4 Dividend Energy Stocks to Buy Right Now

ENBEPDETMPLXMETAORCLETRMPCNFLXNVDA
Artificial IntelligenceInterest Rates & YieldsCapital Returns (Dividends / Buybacks)Company FundamentalsEnergy Markets & PricesInfrastructure & Defense
4 Dividend Energy Stocks to Buy Right Now

The article argues that rising electricity demand from AI and data centers is creating new revenue opportunities for midstream energy companies, especially Enbridge, Enterprise Products Partners, Energy Transfer, and MPLX. It highlights attractive dividend yields of about 5.0%, 5.6%, 6.6%, and 7.8%, respectively, alongside long records of payout growth at Enbridge and Enterprise. The piece is broadly constructive on the sector’s cash-flow durability, though it flags dividend sustainability and debt levels as key risks.

Analysis

The market is starting to price midstream not as a pure commodity proxy but as a toll-road on the AI power buildout. The important second-order effect is that data-center load growth can convert previously “slow-growth” pipes and processing assets into quasi-utility franchises with visible multi-year volume commitments, which should compress perceived cash-flow risk and support higher payout multiples. ENB looks best positioned on that framing because it has the cleanest link between gas transport, renewables, and customer diversification; EPD is the highest-quality balance sheet / cash-flow compounder, but its upside is more re-rating than acceleration. The yield hierarchy matters. ET and MPLX offer higher headline income, but that’s precisely where the market is demanding proof that cash returns are durable rather than cosmetic. If power demand disappoints, project delays stack up, or financing costs stay elevated, the highest-yield names will de-rate first because their distributions have the least room for error.
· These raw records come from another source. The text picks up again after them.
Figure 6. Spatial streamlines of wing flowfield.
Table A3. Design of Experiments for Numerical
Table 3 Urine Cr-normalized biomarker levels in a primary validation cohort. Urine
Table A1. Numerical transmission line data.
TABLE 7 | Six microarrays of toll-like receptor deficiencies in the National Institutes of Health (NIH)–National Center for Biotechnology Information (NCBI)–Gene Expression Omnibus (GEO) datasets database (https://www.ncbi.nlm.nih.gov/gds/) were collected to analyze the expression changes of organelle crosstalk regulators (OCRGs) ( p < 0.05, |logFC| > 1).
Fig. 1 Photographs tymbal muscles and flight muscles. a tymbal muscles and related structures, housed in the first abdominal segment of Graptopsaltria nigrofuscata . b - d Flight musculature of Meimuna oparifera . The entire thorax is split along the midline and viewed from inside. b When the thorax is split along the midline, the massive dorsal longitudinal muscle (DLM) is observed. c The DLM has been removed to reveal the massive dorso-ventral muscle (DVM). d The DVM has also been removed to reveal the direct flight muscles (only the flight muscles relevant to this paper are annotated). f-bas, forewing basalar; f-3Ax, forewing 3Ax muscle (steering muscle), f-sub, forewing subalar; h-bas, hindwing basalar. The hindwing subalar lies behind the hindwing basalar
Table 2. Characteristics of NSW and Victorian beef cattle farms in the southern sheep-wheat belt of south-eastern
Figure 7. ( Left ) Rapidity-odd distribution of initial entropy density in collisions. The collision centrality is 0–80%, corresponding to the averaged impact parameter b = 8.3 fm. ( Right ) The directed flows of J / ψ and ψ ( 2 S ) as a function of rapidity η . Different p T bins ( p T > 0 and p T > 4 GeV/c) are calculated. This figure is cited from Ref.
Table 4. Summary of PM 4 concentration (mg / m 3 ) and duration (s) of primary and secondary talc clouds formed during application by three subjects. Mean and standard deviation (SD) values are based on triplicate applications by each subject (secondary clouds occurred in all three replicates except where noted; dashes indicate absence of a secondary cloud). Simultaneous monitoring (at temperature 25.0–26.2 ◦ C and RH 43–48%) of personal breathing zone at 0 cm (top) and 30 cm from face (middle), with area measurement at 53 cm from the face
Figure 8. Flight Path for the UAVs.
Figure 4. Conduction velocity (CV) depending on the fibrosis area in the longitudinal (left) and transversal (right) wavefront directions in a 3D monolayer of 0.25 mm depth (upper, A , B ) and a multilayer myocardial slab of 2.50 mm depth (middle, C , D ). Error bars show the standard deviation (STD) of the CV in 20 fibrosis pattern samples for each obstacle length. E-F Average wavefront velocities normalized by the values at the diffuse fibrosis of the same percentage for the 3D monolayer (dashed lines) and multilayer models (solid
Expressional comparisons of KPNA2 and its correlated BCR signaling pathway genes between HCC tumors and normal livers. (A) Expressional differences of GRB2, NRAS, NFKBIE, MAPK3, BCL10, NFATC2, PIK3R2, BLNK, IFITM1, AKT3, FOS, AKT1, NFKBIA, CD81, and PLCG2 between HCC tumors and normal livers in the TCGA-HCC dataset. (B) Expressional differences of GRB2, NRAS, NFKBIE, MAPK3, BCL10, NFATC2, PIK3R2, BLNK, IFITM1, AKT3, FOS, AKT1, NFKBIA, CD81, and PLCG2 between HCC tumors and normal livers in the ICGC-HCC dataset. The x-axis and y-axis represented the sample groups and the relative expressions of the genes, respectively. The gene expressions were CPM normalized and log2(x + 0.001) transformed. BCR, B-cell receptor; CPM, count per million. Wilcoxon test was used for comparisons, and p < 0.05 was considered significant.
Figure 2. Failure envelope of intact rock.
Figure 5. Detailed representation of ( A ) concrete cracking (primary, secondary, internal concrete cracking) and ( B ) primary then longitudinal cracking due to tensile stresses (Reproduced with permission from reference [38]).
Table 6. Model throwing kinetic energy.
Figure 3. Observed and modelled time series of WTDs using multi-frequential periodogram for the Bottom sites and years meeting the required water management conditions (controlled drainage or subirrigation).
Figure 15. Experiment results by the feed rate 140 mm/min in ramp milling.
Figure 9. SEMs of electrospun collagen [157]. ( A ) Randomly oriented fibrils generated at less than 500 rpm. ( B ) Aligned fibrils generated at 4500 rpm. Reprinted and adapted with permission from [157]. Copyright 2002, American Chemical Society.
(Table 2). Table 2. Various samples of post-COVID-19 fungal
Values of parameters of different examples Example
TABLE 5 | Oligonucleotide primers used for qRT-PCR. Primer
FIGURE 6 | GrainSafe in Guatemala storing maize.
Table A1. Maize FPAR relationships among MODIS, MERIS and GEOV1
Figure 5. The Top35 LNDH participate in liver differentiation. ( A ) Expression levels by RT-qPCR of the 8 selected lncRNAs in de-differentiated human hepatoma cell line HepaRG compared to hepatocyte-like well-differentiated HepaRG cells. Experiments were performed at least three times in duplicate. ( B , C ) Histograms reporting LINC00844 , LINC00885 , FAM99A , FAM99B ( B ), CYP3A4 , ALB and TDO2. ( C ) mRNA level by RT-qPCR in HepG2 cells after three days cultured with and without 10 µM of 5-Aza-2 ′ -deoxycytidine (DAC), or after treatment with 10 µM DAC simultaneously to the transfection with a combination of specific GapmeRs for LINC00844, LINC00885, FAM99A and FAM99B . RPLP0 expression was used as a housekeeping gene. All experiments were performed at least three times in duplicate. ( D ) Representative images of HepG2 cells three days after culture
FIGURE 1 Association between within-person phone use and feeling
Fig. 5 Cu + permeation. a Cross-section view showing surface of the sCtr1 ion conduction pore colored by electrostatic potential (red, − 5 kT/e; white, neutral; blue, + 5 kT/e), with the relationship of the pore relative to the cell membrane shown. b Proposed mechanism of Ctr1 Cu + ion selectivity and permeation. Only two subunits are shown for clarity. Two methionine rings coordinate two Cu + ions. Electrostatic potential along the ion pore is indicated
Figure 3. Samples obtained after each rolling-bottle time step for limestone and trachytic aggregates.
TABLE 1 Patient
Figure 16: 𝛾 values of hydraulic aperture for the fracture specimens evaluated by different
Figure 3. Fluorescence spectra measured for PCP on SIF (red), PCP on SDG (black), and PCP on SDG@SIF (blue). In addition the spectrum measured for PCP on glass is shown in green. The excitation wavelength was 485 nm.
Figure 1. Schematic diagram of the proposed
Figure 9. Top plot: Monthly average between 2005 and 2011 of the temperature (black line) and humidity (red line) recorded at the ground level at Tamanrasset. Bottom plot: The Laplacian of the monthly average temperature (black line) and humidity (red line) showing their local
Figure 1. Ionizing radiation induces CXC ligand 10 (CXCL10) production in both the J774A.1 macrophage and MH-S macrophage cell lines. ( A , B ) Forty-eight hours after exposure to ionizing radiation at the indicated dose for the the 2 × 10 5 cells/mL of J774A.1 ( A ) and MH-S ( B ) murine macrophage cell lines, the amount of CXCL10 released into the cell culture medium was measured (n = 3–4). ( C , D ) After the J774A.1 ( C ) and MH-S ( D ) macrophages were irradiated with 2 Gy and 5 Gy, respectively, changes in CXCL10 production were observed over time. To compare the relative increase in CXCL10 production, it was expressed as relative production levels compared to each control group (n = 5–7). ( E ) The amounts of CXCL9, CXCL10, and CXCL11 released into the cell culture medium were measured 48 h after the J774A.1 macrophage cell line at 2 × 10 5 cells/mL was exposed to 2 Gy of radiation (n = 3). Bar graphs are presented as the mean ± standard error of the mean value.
Conversely, if AI-related load additions keep translating into long-dated contracts, the path of least resistance is multiple expansion in ENB/EPD, not just dividend support. Consensus is probably underestimating how long the capex cycle can stay self-reinforcing. Once one hyperscaler commits to a regional energy solution, the local grid constraint becomes a competitive moat for the incumbent midstream operator, forcing follow-on customers to cluster around the same network. The risk is timing: this is a 12-24 month underwriting story, not a next-quarter earnings trade, and any delay in data-center commissioning would hit sentiment before it hits cash flow. The cleaner contrarian angle is that the crowd is chasing yield without fully distinguishing between funded growth and financial engineering. ENB and EPD are the quality longs; ET and MPLX are better expressed as smaller-size income trades unless there is visible backlog conversion. If rates fall, the trade can work on two fronts—lower discount rates and cheaper project financing—but if rates stay sticky, only the names with the strongest self-funded capital programs should keep compounding.